Dataset entries

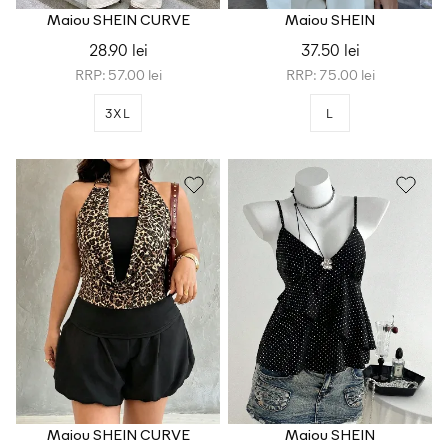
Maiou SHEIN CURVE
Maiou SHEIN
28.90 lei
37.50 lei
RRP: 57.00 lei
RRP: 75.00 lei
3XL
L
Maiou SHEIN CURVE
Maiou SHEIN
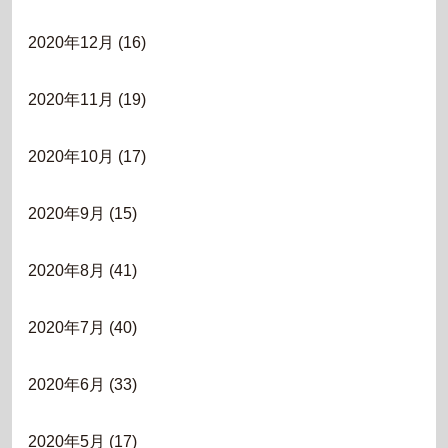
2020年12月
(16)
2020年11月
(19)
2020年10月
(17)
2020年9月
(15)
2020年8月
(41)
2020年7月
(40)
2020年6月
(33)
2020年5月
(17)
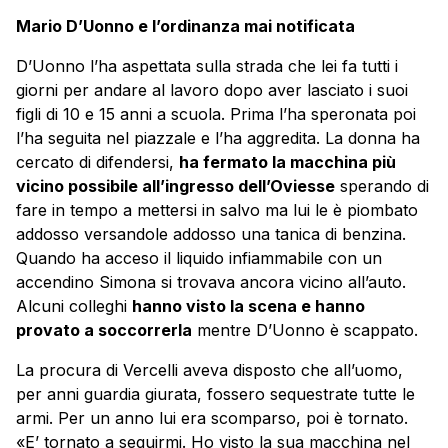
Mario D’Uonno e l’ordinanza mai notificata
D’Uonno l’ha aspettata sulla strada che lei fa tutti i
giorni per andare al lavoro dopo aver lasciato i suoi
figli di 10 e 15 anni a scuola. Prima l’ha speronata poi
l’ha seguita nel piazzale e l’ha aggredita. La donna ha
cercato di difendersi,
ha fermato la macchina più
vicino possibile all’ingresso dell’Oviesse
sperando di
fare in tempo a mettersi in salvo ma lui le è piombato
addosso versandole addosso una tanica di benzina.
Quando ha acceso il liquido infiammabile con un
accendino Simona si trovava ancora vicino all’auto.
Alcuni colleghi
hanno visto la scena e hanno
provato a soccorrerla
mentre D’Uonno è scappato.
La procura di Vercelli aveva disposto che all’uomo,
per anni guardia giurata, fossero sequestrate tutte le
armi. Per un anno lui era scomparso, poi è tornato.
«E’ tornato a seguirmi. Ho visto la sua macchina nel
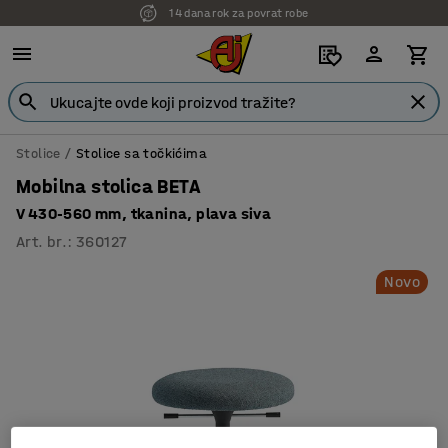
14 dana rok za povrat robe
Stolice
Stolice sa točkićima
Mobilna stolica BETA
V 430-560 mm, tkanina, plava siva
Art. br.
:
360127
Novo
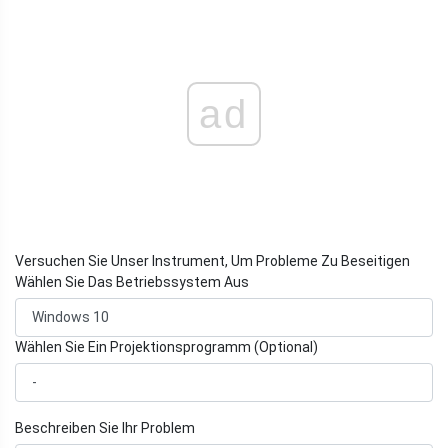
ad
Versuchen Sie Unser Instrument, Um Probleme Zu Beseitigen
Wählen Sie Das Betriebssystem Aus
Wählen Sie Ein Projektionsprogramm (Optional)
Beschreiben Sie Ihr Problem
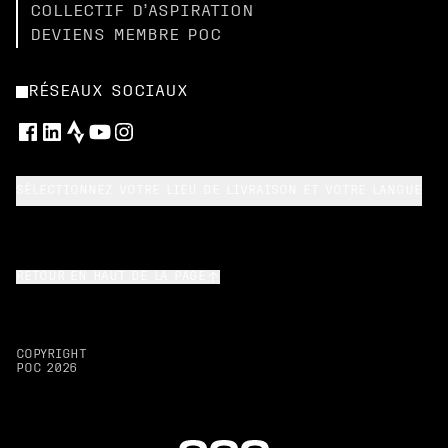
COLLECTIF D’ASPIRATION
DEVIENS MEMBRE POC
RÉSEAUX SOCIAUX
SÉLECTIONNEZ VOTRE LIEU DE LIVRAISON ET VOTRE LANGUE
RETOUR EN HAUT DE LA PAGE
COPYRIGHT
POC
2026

* * *

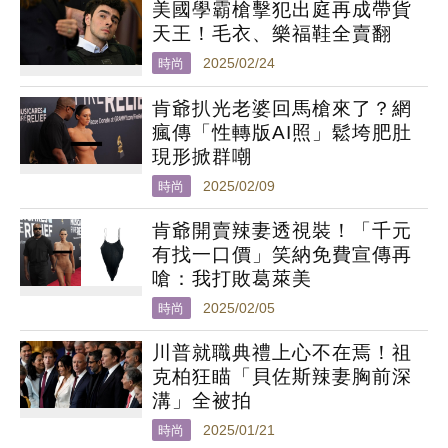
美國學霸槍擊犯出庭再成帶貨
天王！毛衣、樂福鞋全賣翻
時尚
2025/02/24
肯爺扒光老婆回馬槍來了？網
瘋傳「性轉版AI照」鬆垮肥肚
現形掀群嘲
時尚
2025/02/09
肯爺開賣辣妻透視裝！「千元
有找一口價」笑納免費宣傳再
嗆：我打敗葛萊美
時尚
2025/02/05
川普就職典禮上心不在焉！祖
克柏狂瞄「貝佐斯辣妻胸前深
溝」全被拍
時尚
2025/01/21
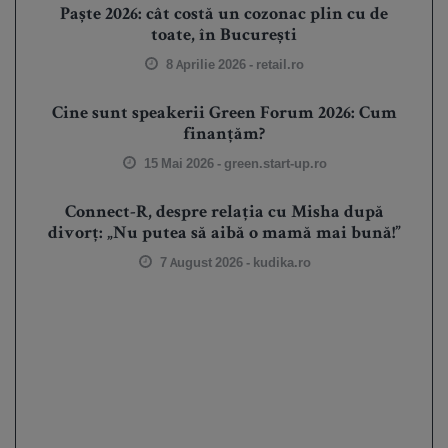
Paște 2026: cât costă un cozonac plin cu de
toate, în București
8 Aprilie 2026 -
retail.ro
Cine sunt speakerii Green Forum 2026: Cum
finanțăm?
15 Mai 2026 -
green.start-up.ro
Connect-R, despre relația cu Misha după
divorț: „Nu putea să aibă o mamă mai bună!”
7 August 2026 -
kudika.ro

Task details:
Reproduce the lines word for word, starting at the line that has "14 dana rok za povrat robe" and ending after the line that has "Beschreiben Sie Ihr Problem". Leave out the pictures.

Task answer:
14 dana rok za povrat robe
Stolice
Stolice sa točkićima
Mobilna stolica BETA
V 430-560 mm, tkanina, plava siva
Art. br.
:
360127
Novo
ad
Versuchen Sie Unser Instrument, Um Probleme Zu Beseitigen
Wählen Sie Das Betriebssystem Aus
Wählen Sie Ein Projektionsprogramm (Optional)
Beschreiben Sie Ihr Problem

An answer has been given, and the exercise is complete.